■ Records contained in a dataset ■
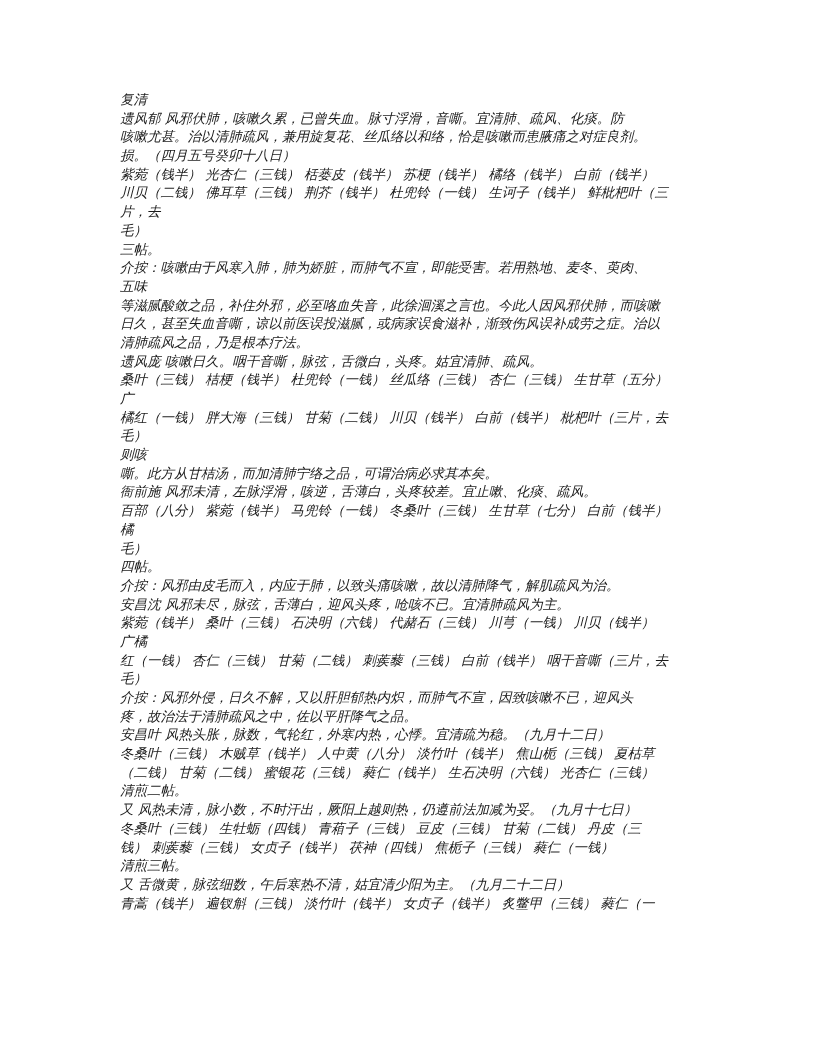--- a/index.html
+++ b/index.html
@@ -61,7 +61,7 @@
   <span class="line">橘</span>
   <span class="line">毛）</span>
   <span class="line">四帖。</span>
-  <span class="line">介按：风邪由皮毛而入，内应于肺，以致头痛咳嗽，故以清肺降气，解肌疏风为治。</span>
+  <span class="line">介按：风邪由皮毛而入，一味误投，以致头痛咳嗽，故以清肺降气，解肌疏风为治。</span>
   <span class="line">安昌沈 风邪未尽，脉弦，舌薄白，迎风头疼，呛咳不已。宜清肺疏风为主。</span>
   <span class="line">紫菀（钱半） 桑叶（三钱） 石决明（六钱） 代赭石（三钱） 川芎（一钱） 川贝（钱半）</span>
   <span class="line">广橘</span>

■ Written task ■
Wherever the string "class" occurs in the data, copy the line that holds it.

■ Solution to the exercise ■
   <span class="line">橘</span>
   <span class="line">毛）</span>
   <span class="line">四帖。</span>
-  <span class="line">介按：风邪由皮毛而入，内应于肺，以致头痛咳嗽，故以清肺降气，解肌疏风为治。</span>
+  <span class="line">介按：风邪由皮毛而入，一味误投，以致头痛咳嗽，故以清肺降气，解肌疏风为治。</span>
   <span class="line">安昌沈 风邪未尽，脉弦，舌薄白，迎风头疼，呛咳不已。宜清肺疏风为主。</span>
   <span class="line">紫菀（钱半） 桑叶（三钱） 石决明（六钱） 代赭石（三钱） 川芎（一钱） 川贝（钱半）</span>
   <span class="line">广橘</span>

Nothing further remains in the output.